SUPPLIED MATERIAL:
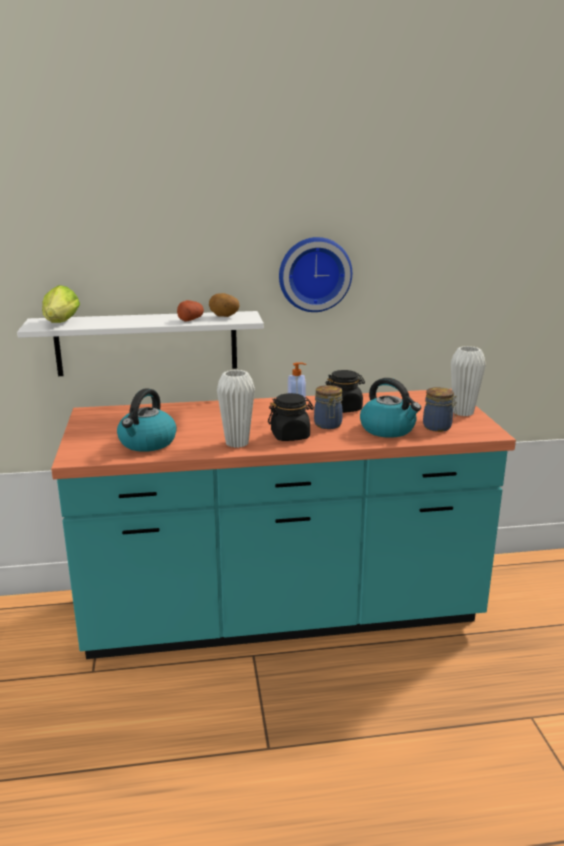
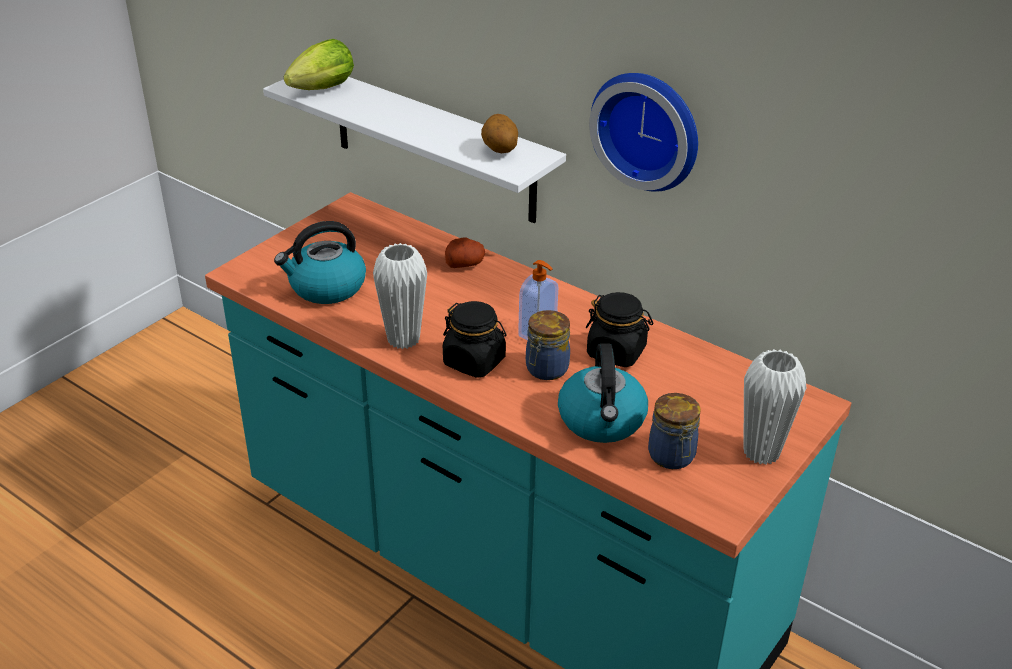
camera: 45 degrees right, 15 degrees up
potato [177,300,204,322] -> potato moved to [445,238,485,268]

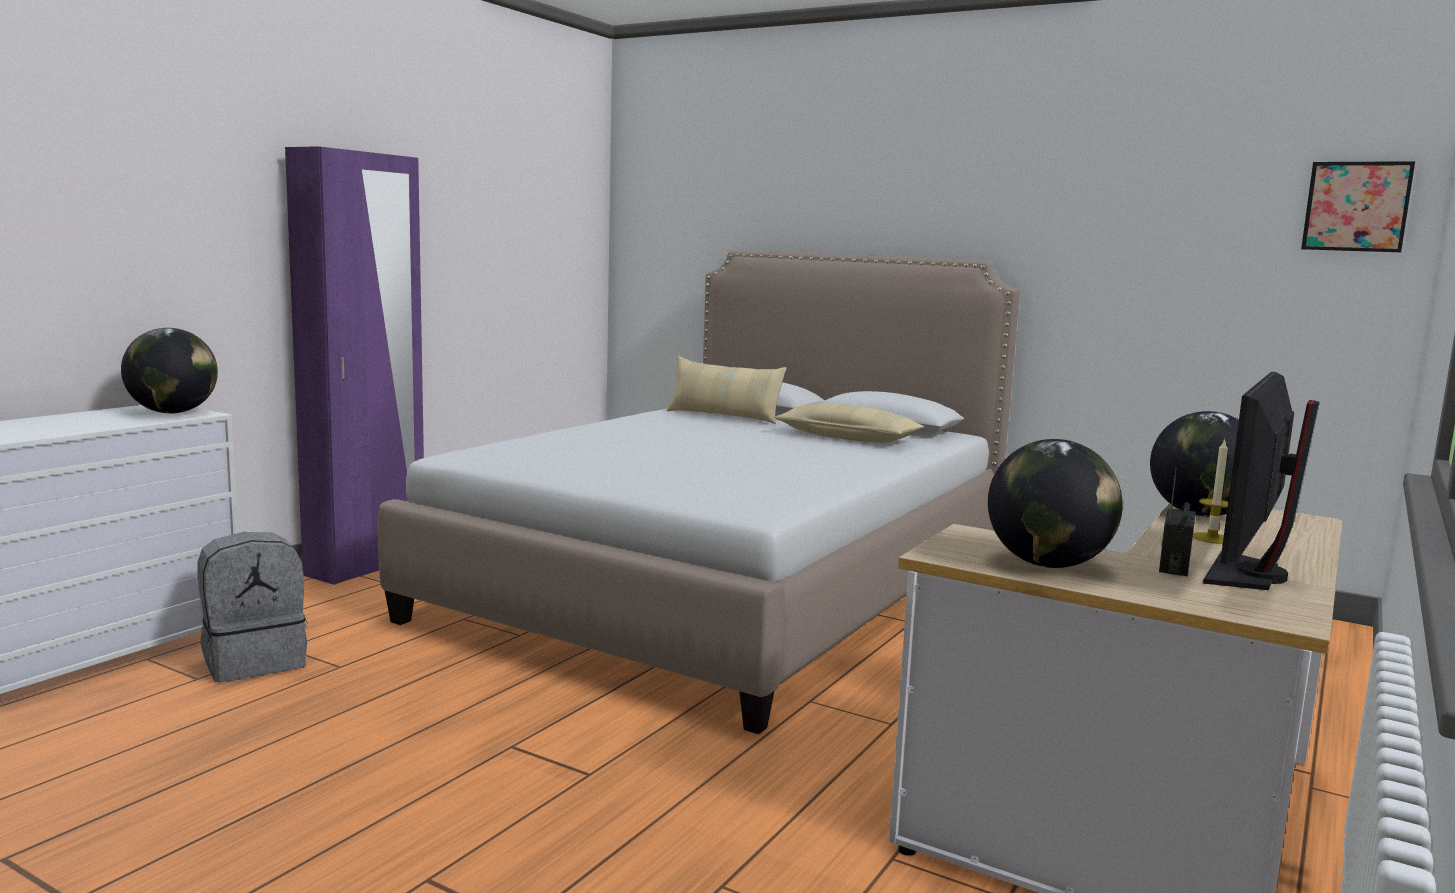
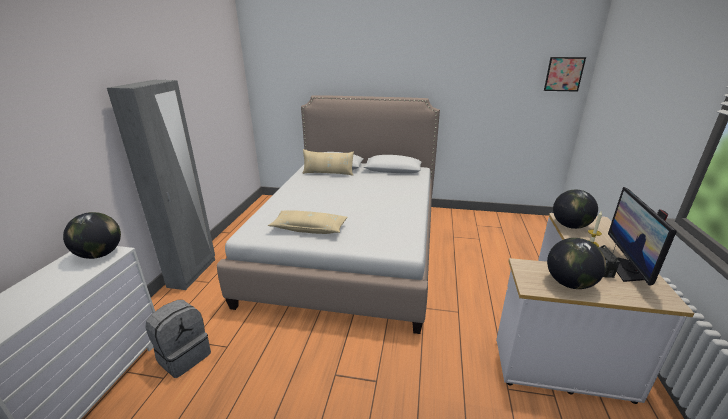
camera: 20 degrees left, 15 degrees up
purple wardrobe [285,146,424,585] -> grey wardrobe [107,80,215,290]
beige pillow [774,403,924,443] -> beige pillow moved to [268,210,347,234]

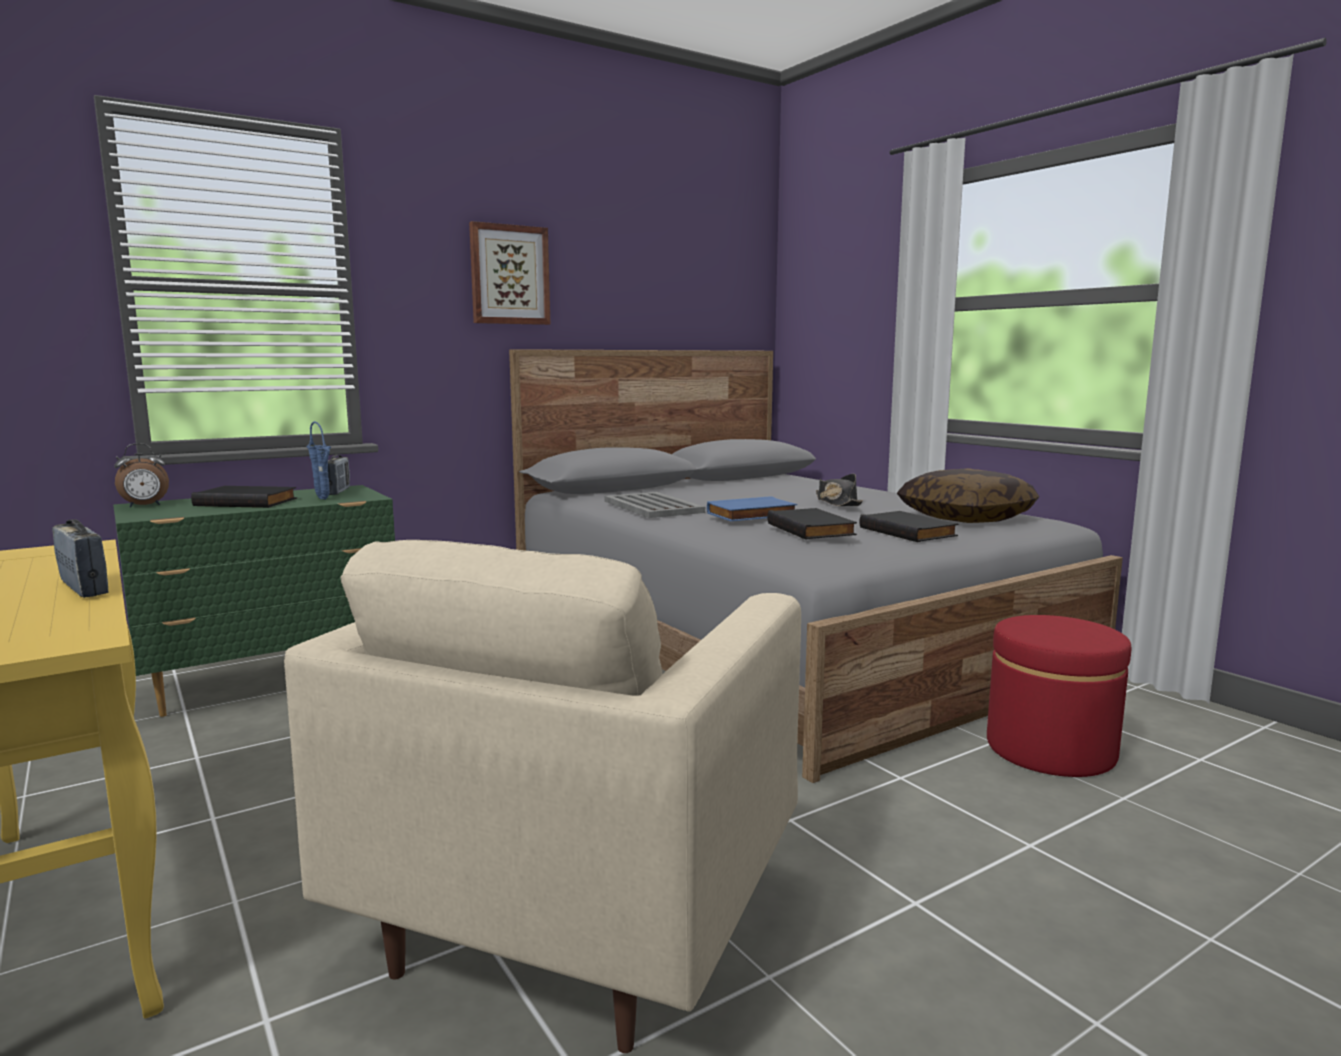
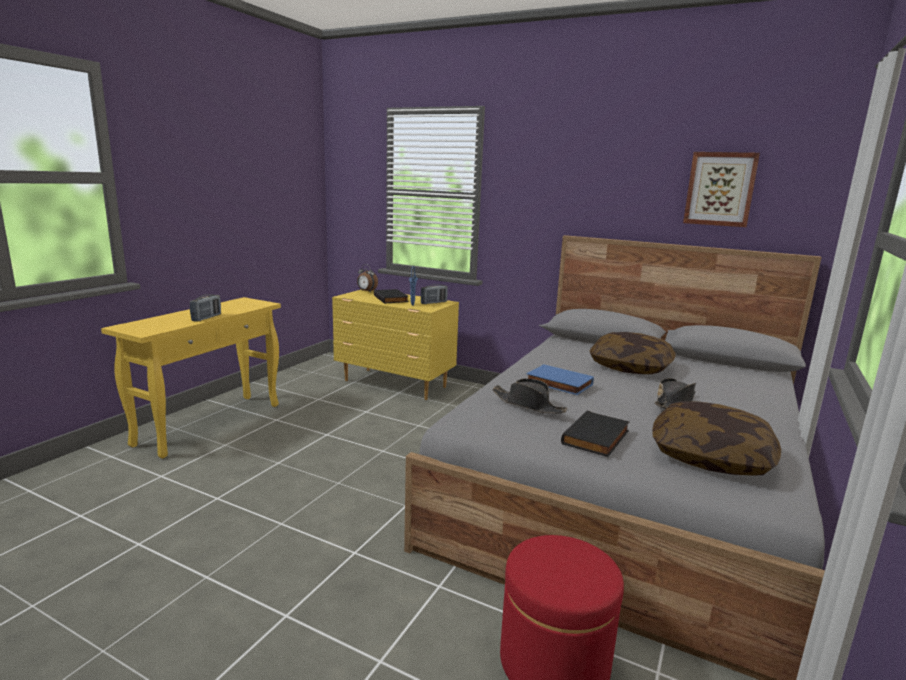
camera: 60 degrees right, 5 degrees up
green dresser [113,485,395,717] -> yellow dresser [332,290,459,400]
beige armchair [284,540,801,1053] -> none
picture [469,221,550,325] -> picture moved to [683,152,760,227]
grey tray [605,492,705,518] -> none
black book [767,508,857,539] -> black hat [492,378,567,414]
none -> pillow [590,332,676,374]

WORK INSTRUCTIONS:
Your job is to copy each entry exactly as written; the pictures do not go in.

EXPECTED OUTPUT:
camera: 45 degrees right, 15 degrees up
potato [177,300,204,322] -> potato moved to [445,238,485,268]

camera: 20 degrees left, 15 degrees up
purple wardrobe [285,146,424,585] -> grey wardrobe [107,80,215,290]
beige pillow [774,403,924,443] -> beige pillow moved to [268,210,347,234]

camera: 60 degrees right, 5 degrees up
green dresser [113,485,395,717] -> yellow dresser [332,290,459,400]
beige armchair [284,540,801,1053] -> none
picture [469,221,550,325] -> picture moved to [683,152,760,227]
grey tray [605,492,705,518] -> none
black book [767,508,857,539] -> black hat [492,378,567,414]
none -> pillow [590,332,676,374]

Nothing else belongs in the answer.